The trial court ultimately ruled that Dr. Blais’s testimony would be excluded in its entirety.
Analysis
From the record before us, it is clear that the substance of Dr. Blais’s offered testimony was made known to the trial court. The purpose of an offer of proof is to present the substance of the testimony in order to assist both the trial court in ruling on the objection and the appellate court in reviewing the trial court’s ruling. Melendez v. Exxon Corp., 998 S.W.2d 266, 278 (Tex.App.—Houston [14th Dist.] 1999, no pet.); see also Moosavi v. State, 711 S.W.2d 53, 54 (Tex.Crim.App.1986).1 An informal bill will suffice as an offer of proof when it includes a concise statement of the nature of the evidence being offered. See Chance v. Chance, 911 S.W.2d 40, 51-52 (Tex.App.—Beaumont 1995, writ denied); Sims v. Brackett, 885 S.W.2d 450, 453 (Tex.App.— Corpus Christi 1994, writ denied); see also Love v. State, 861 S.W.2d 899, 901 (Tex.Crim.App.1993).

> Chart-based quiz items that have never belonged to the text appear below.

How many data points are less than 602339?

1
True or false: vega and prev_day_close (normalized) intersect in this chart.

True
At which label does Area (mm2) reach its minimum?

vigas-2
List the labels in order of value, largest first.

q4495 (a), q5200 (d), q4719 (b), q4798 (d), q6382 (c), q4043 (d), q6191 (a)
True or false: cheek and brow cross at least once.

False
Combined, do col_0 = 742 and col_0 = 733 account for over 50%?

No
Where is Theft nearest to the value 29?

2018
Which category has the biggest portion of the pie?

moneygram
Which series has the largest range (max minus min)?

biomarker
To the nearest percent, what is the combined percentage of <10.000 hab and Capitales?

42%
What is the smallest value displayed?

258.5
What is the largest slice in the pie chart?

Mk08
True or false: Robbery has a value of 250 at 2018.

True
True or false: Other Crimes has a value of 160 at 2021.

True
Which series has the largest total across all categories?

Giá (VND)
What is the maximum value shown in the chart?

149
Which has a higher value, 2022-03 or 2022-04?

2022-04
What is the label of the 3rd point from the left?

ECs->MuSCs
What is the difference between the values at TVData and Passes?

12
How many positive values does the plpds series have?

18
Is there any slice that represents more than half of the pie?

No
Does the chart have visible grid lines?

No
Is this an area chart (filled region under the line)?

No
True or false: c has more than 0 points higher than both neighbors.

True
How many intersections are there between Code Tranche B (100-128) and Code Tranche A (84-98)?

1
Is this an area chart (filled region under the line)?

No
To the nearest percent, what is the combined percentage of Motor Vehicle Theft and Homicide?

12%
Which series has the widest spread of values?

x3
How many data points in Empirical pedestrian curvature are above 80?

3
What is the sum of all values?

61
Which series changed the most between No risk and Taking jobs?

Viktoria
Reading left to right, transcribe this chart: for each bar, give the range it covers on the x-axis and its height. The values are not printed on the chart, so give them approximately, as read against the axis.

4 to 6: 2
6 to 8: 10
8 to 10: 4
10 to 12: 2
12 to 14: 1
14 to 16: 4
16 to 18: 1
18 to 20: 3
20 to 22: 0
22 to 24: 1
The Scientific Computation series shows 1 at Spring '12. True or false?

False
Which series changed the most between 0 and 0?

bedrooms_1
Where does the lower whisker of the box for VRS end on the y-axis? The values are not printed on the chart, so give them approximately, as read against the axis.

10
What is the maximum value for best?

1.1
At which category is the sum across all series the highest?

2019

The law *611does not require the offer of proof to show what specific facts the examination would reveal; rather, the appellant must clearly inform the trial court of the subject matter about which he wishes to examine the witness. See Chance, 911 S.W.2d at 51-52; Sims, 885 S.W.2d at 453; see also Hoyos v. State, 951 S.W.2d 503, 507 (Tex.App.—Houston [14th Dist.] 1997), aff'd, 982 S.W.2d 419 (Tex.Crim.App.1998). Appellants properly preserved their complaint about the exclusion of Dr. Blais’s testimony, and we should reach the merits of their complaint on appeal.
. The rules of evidence and appellate procedure applicable to this case apply equally to civil and criminal appeals.